La cueva de Patmos se ha llenado en las últimas semanas. Será porque es tiempo de leer el Apocalipsis. Yo lo he hecho, lo confieso, pero no como una preparación para el final del mundo. Hablo de acercarnos al texto bíblico a través de un ejercicio de reflexión y serenidad. Nada de sermones religiosos. El Apocalipsis es una genial obra sobre finales posibles, el primer paso para un comienzo esperanzador.

Poco se sabe de su autor. ¿Fue San Juan, el mismo que escribió el Evangelio? No entraremos en disputas teologales. Su escritor se detuvo en una isla del Dodecaneso, muy cerca de la actual Turquía. Un lugar paradisiaco, con playas azules y casas blancas. Entre olivos, se abría una cueva oscura y llena de humedades. Allí fue a parar Juan. Se encerró y se apartó del mundo. Renunció a la contemplación de la belleza y se sepultó en vida en aquella gruta solitaria.

Provisto de raíces, agua, unas velas e incienso, así alumbró uno de los libros más decisivos de nuestra cultura occidental.

Nuestro mundo, este mundo castigado del siglo XXI, fue posible gracias a ciertos sufrimientos pasados.
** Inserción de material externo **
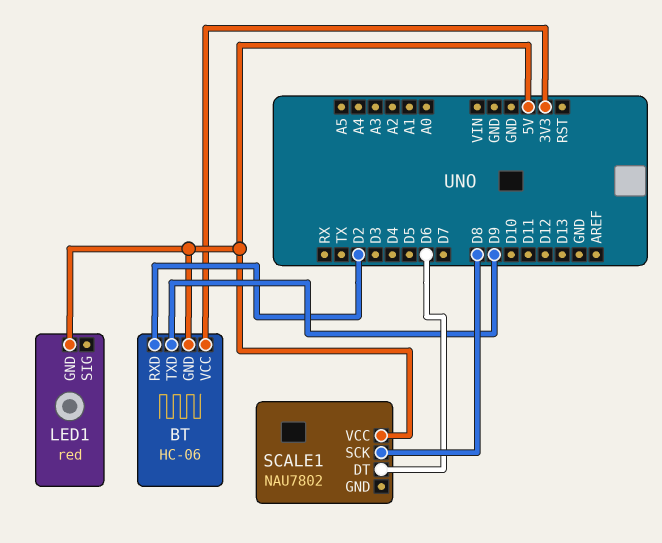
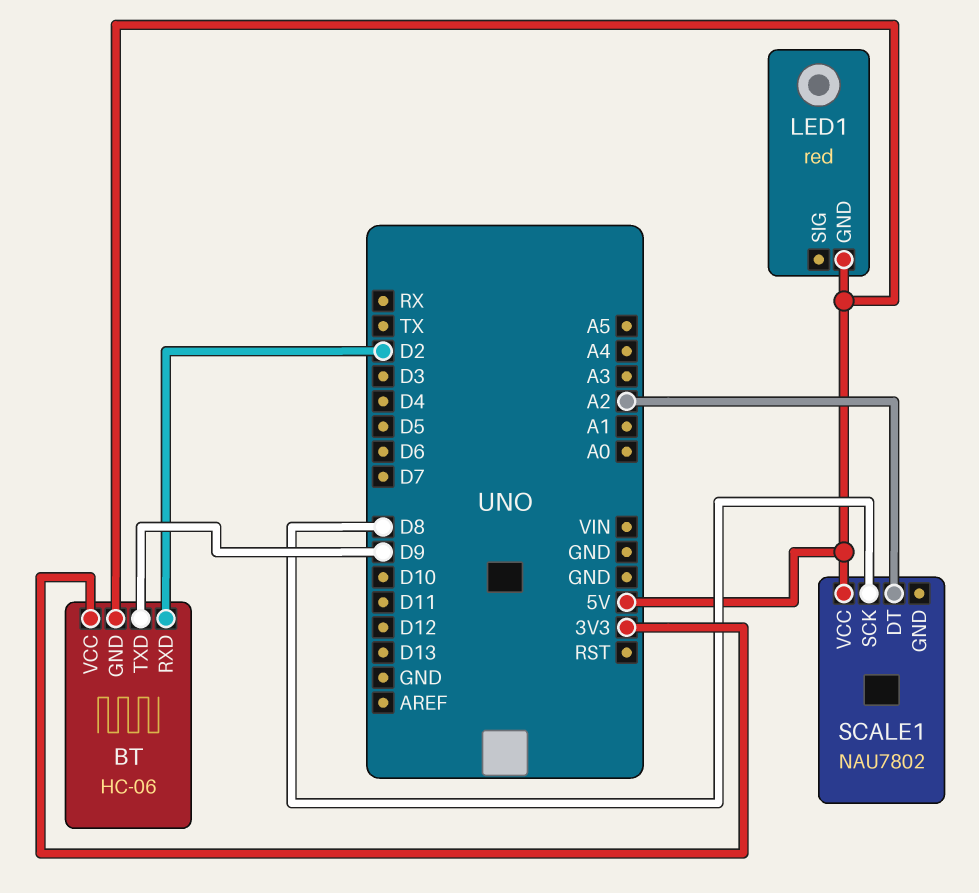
SCALE1 pin DT: D6 -> A2

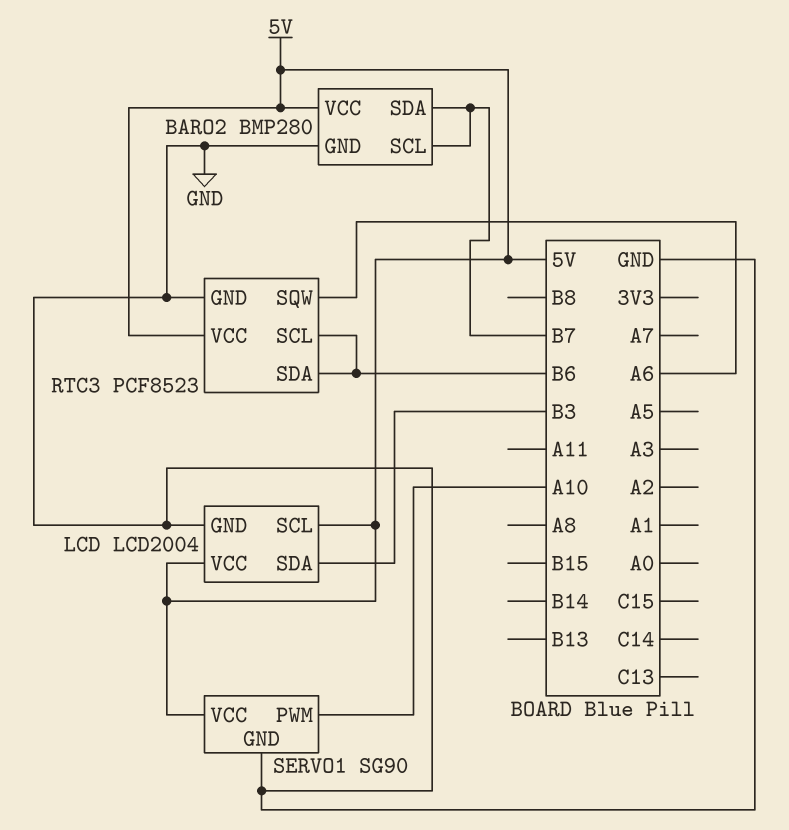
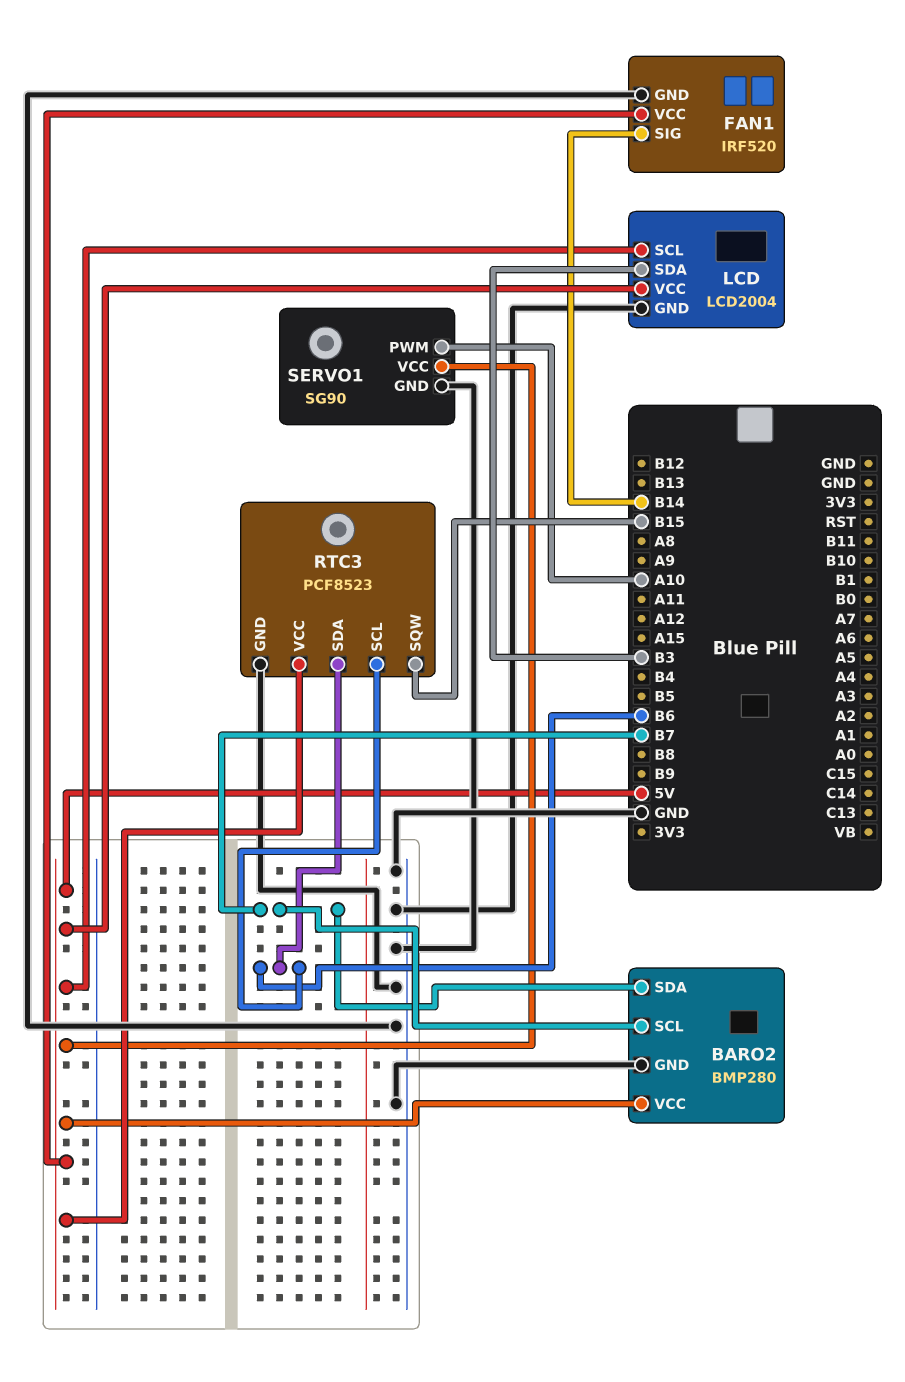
FAN1: none -> IRF520
FAN1 pin GND: none -> GND
FAN1 pin SIG: none -> B14
FAN1 pin VCC: none -> 5V
RTC3 pin SQW: A6 -> B15

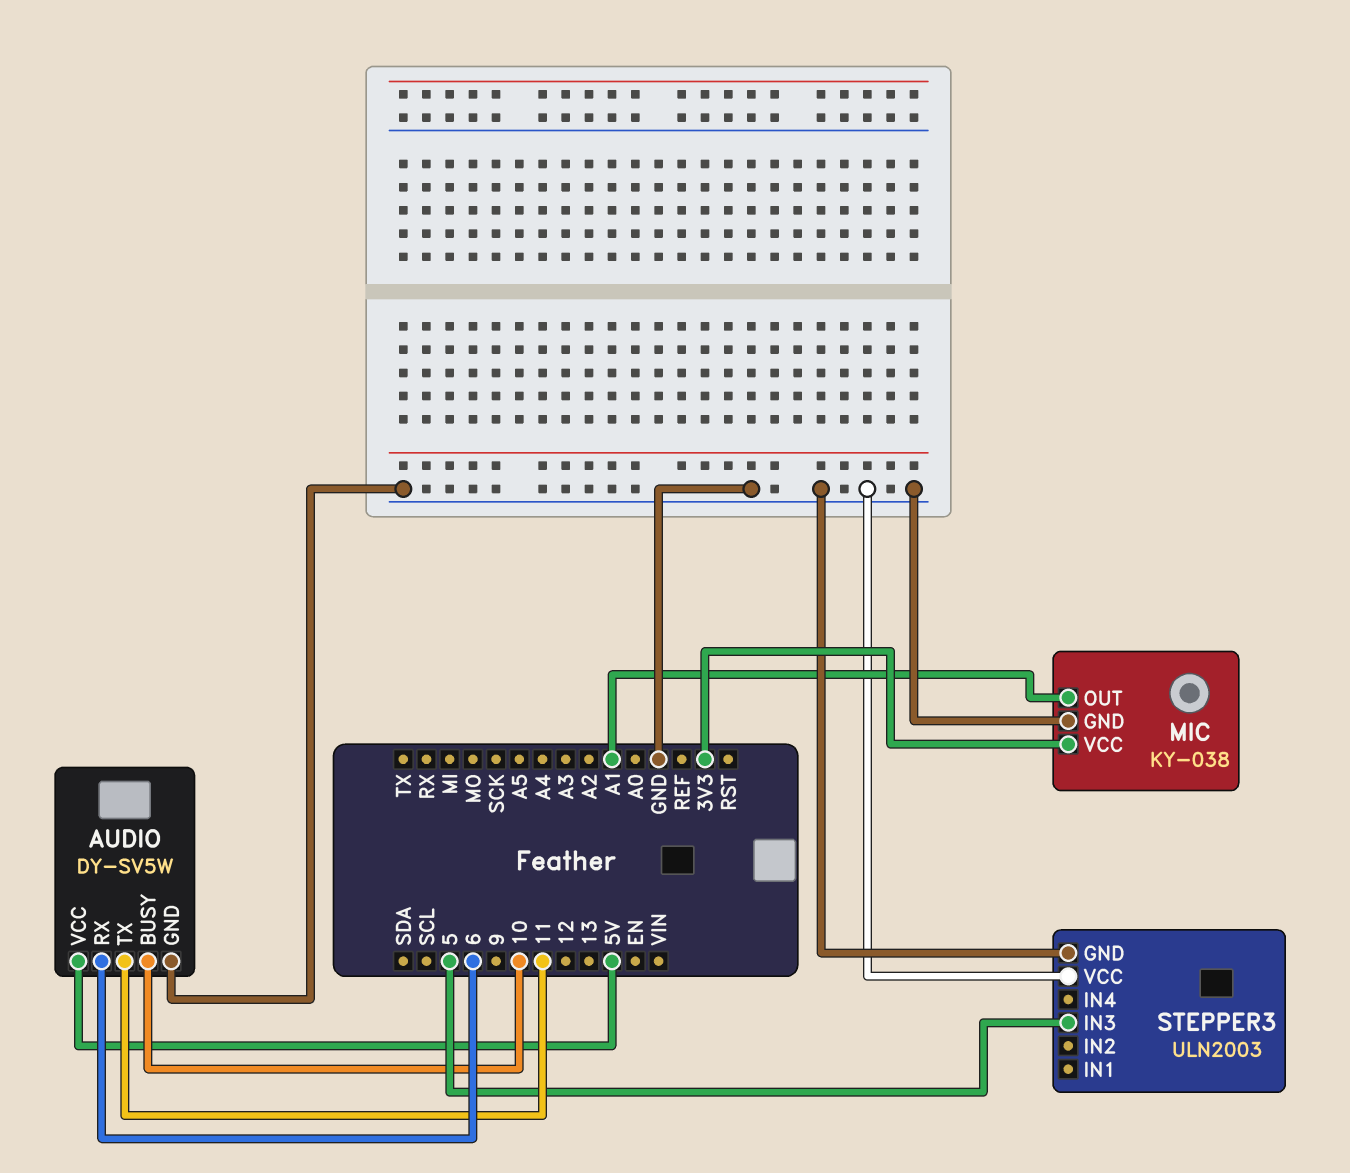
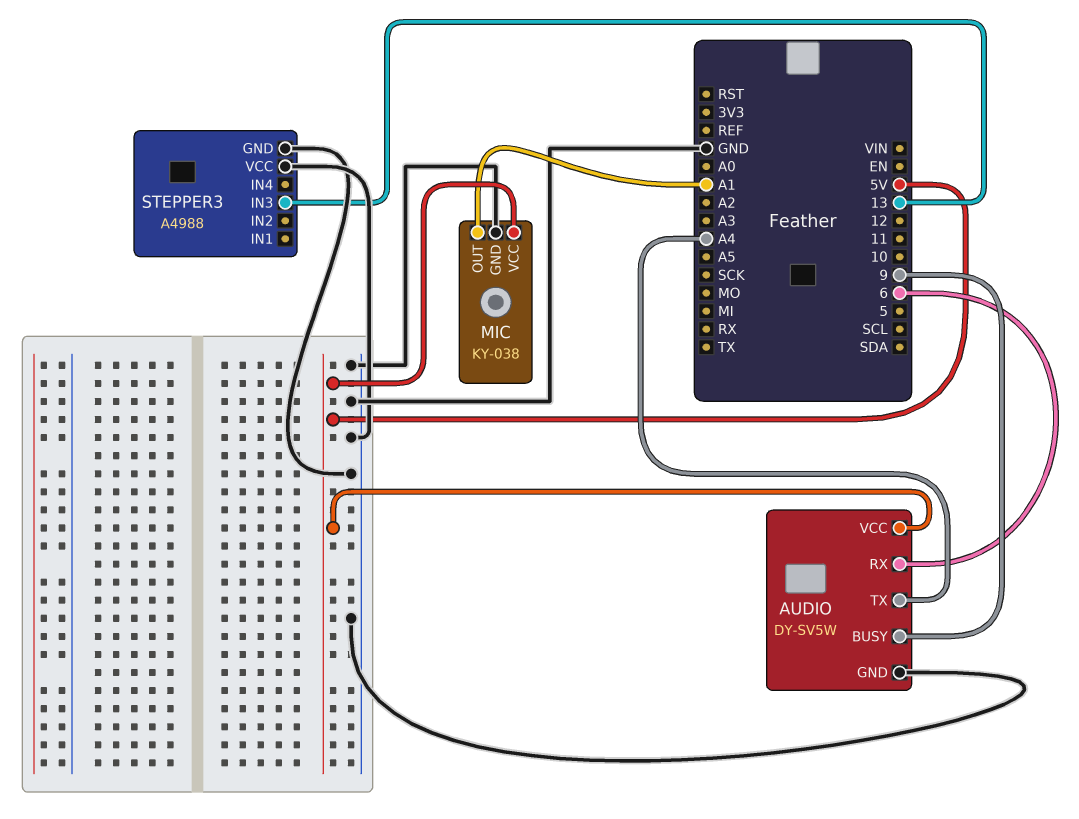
AUDIO pin BUSY: 10 -> 9
AUDIO pin TX: 11 -> A4
MIC pin VCC: 3V3 -> 5V
STEPPER3: ULN2003 -> A4988
STEPPER3 pin IN3: 5 -> 13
Este confinamiento nos está enseñando a aceptarlo. Cuando se escribió el Apocalipsis corría el final del siglo I y el inicio del II. Juan, un nuevo cristiano, era perseguido por su fe. Ha visto (u oído) el martirio de otros compañeros, de Pedro y Pablo. Familias enteras que murieron sacrificadas por la creencia en Jesús, en la cruz, al fuego o en las garras de los leones. Su escritura en Patmos es también el símbolo de un mundo que se desmorona. La desesperanza de una religión perseguida y la luz al final del camino. 'Apocalipsis', en griego, quiere decir revelación. El libro de Juan es un mensaje que guardar: tras la oscuridad, las calles volverán a llenarse de vida y a brillar.

No estamos tan lejos de aquella isla griega. Los escribas oficiales de nuestro tiempo prefieren hablarnos del precio de la gasolina y del tráfico de datos en internet, en lugar de la cifra de muertos que va arrojando la peste cada día. Se abrirán los cielos en unas semanas, tal vez meses, y veremos la nueva Jerusalén. A eso nos aferramos mientras dure la cuarentena. Más difícil será acostumbrarnos a los discursos vacíos que ya han rebosado la isla de Patmos.